Apapun alasannya, ketidak hadiran Partai Nasdem saat Deklarasi mendukung pencapresan Anies merupakan masalah. Lha, jelas-jelas partai ini yang punya kepentingan pertama. Kok malah tak ada. Yang kasih perintah untuk deklarasi lagi. Masak tak datang. Kalaupun toh Sugeng Supartowo dan Willy Aditya ada halangan, sebenarnya bisa di wakilkan kepada jajaran pengurus lain. Di Nasdem kan banyak personil. Bukan cuma mereka berdua.
Lagi main petak umpetkah Nasdem..? Alias mau aman sendiri..? Tebakan saya iya. Mengapa, karena makin santernya isu reshuffle kabinet. Dimana Nasdem punya kader di dalamnya. Demi menjaga “stabilitas” agar menterinya tak di “tendang”, untuk sementara pilih sikap menjauh dulu dari segala proses atau aktifitas yang mengesankan mau musuhan sama Pak Jokowi.
Beredar kabar, reshuffle akan dilaksanakan pada tanggal 1 Pebruari 2023 besok. Tepat pada hari Rabu Pon. Dimana ini merupakan waktu yang selalu dipilih oleh Jokowi saat mengganti Menteri. Tak ada jawaban pasti ketika wartawan tanya soal itu pada Seskab Pramono Anung. Namun Pak Seskab tak mengelak soal kepastian adanya reshuffle. Katanya, “Walaupun tahu mohon maaf ya (tak bisa memberi info)” (Kompas.com, 30/01/2023).
Ya wajarlah Nasdem ngeman-ngemani jabatan Menteri. Dapat jatah tiga pos lagi. Lumayan banyak itu. Makanya, sebisa mungkin tetap harus dipertahankan. Kalau sampai lepas, wah bisa menjadi persoalan serius. Mengapa, karena jabatan menteri adalah rejeki bagi partai politik. Rejeki dalam arti power, koneksi dan jaringan. Pada kasus tertentu, bisa jadi berarti rejeki dalam bentuk yang sebenarnya.

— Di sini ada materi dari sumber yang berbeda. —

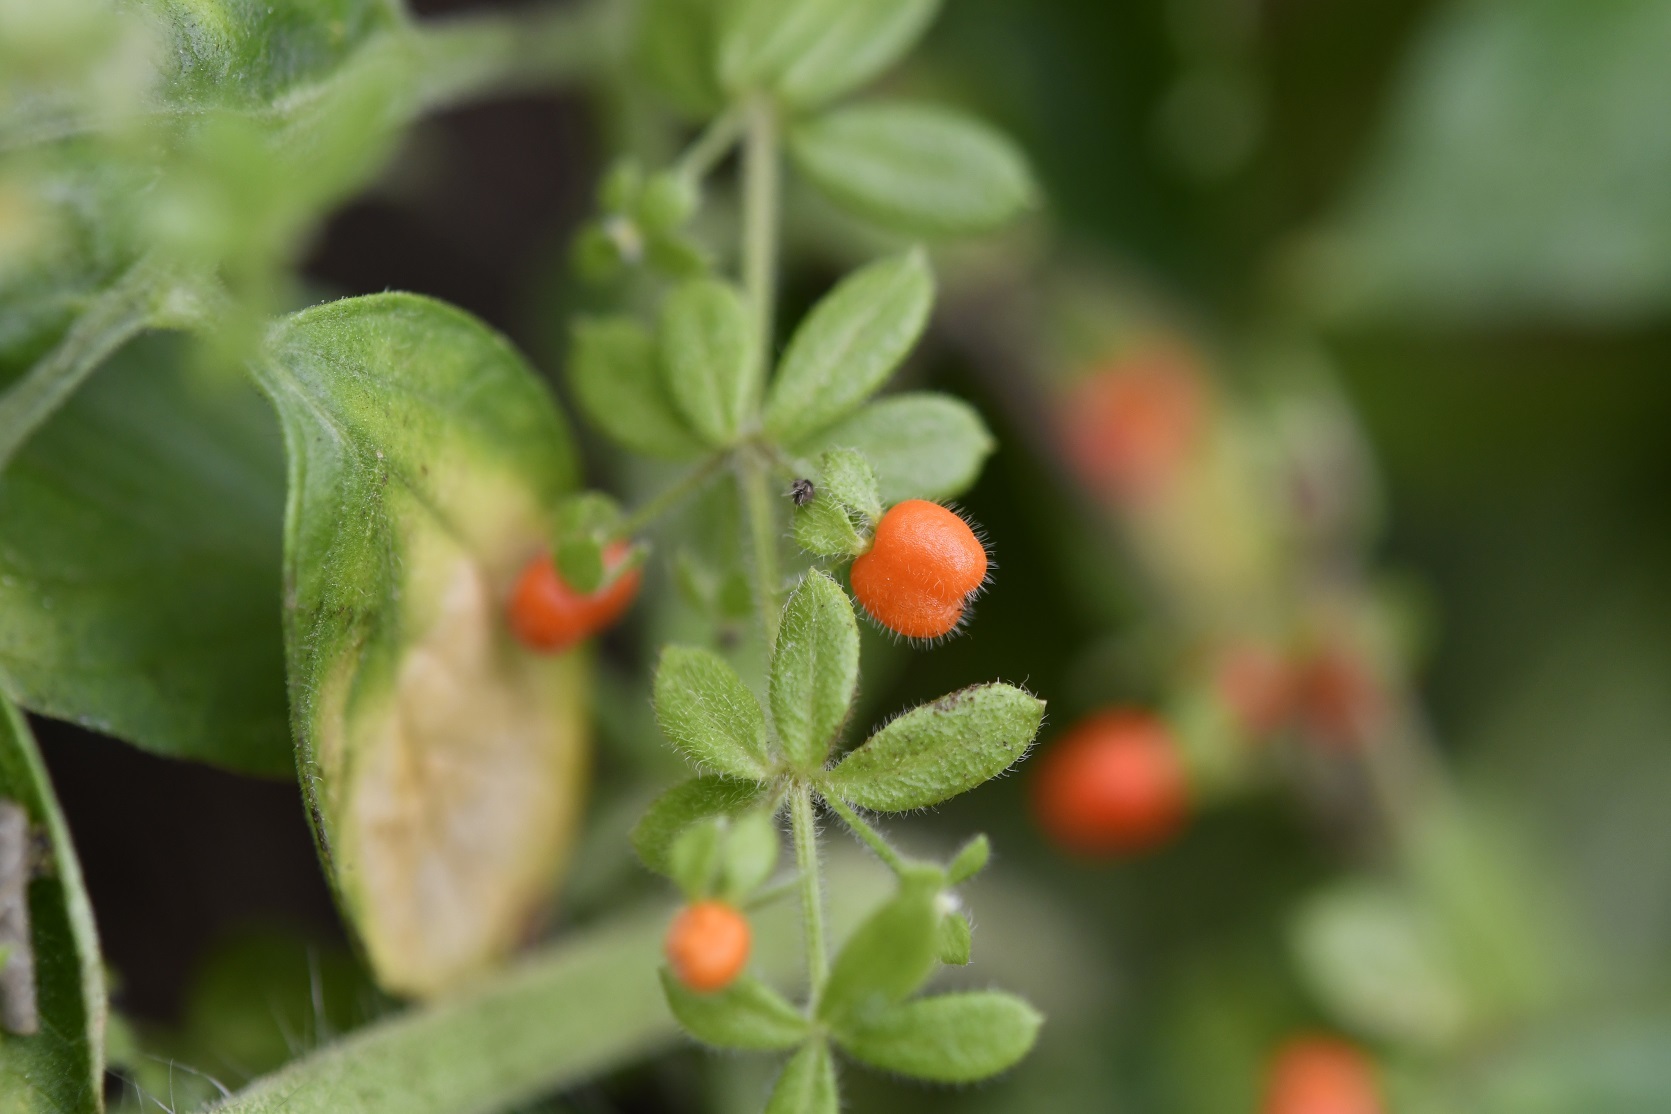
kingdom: Plantae
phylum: Tracheophyta
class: Magnoliopsida
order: Gentianales
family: Rubiaceae
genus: Galium
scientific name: Galium hypocarpium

Selain upaya diatas, Nasdem juga mengungkap tentang alasan reshuffle. Disarikan dari banyak sumber, Wakil Ketua Umum Partai Ahmad Ali berpendapat, reshuffle merupakan hak prerogatif presiden. Meski begitu, Ali punya keyakinan. Bahwa alasan dilakukan reshuffle adalah karena faktor kinerja. Bukan politik. Atau pertimbangan melihat hasil kerja dan tidak pada afiliasi parpol.
Ali mungkin bermaksud mengunci Presiden. Agar tak sembarangan mengganti menteri dari Nasdem. Dengan kata lain, Ali ingin memberi tahu Jokowi. Kalau terpaksa para menteri dari Nasdem di copot, ya silahkan saja. Tapi bukan karena mereka berasal dari Nasdem yang diketahui telah mencalonkan antitesa Jokowi untuk ikut pilpres 2024. Yaitu Aneis Baswedan. Melainkan karena dianggap tak mampu bekerja.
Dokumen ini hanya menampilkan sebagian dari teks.